Likely, your board and management has developed agreed upon practices for not talking over each other during discussion. Respect those practices.

Set up the board’s discussion.

  • Say why the topic for discussion warrants board attention.
  • Say what you are asking the board to do.
  • Summarize management’s perspective.

You might start off by saying something like…

“Annually, the board reviews and approves the company’s capital plan. Part of that process is consideration of  our dividend and share repurchase policies.

“The board must decide how best to return capital to our shareholders using dividends, share repurchases or some combination of those two. In our deck, we described four alternative approaches for the coming year.
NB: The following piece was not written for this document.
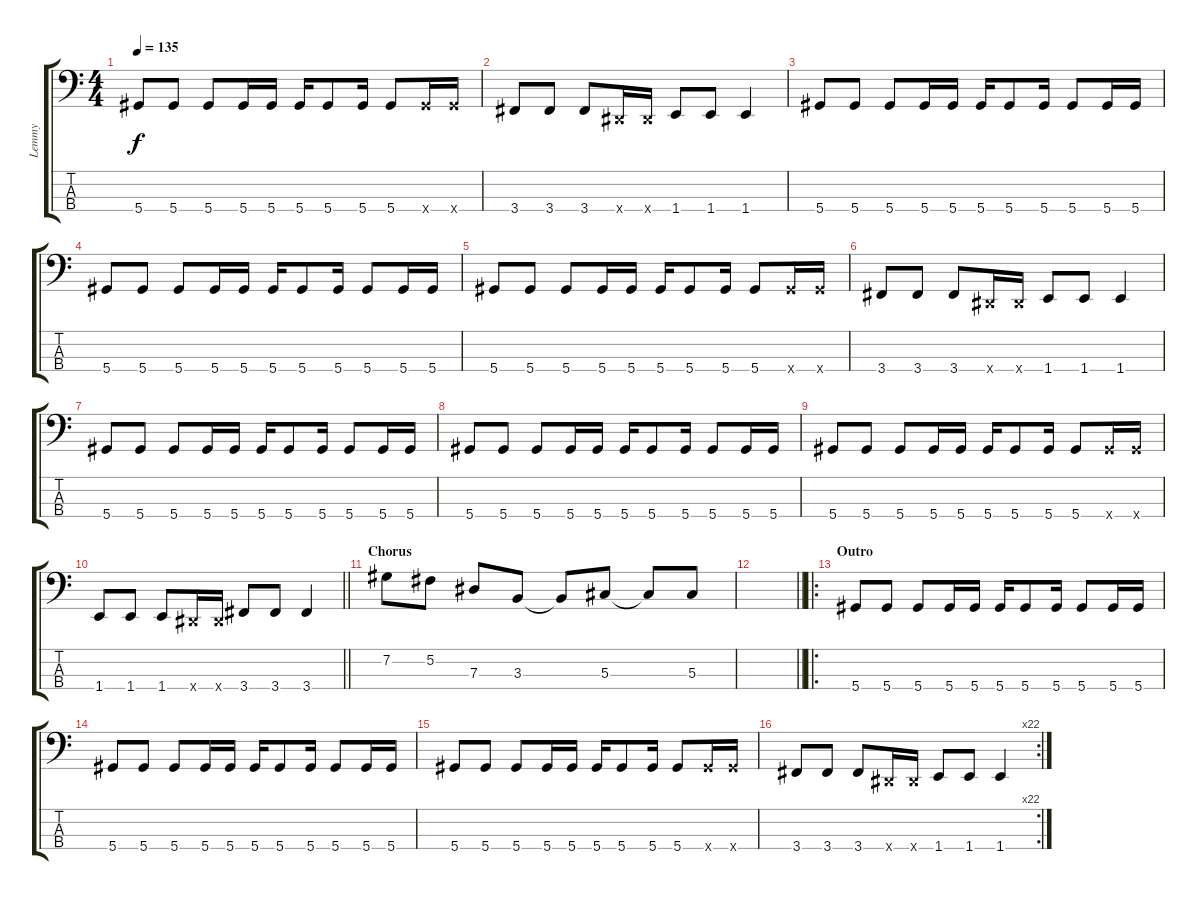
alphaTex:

In sum, those are:

  1. Maintain both current dividend policy and share repurchase rate
  2. Increase current dividend policy and maintain share repurchase rate
  3. Maintain the current dividend policy and increase share repurchase rate
  4. Increase both dividend and share repurchase rate

“Today, we are asking for your input on the relative merits of those four alternatives. Based on your discussion today – and your input on the balance of the capital allocation topics discussed today, we will submit a final capital plan for approval at your next meeting.”

Speak in Plain Language. Use short, clear sentences and active voice. Decode acronyms.

Provide Context. Say something like… “As you recall from the March meeting, we are significantly increasing investments in plant and equipment during the coming year. Our dividend and repurchase policies need to take that into account.”

Be visual. Hopefully, a page in your deck graphically captures your recommendation or alternatives nicely, ask your directors to look at that page as you describe management’s recommendation or alternatives.

Generally, if you did a good job on your briefing deck, you do not need a separate presentation deck.

Prepare for questions. Typical director questions might touch on these topics:

  • How does what you are proposing compare to our peers/competitors’ practices? Do your benchmarking ahead of time!
  • What assumptions underlie your recommendation? Your briefing deck should cover those. Refer directors to the relevant page in your deck, summarize quickly, then ask what aspect you can clarify or expand.
  • How have you assessed risks? What will you do to mitigate them?
  • How does your recommendation advance your company’s long-term goals/strategy or address the crisis at hand?
  • What are current investors expecting? Will this direction help us attract our optimal investors?  
  • What legal considerations apply to the situation being discussed?

Invite questions and discussion. It may be harder to manage Q&A and a wide-ranging discussion in a virtual than live meeting. Nonetheless, try to engage as many directors as you can. Be open to challenges; that is part of a director’s role. Encourage directors to talk with each other as well.

Summary:

  • Great briefing materials can significantly elevate your board’s meetings and decision-making, and its overall effectiveness.
  • Great board discussions elevate board decision-making.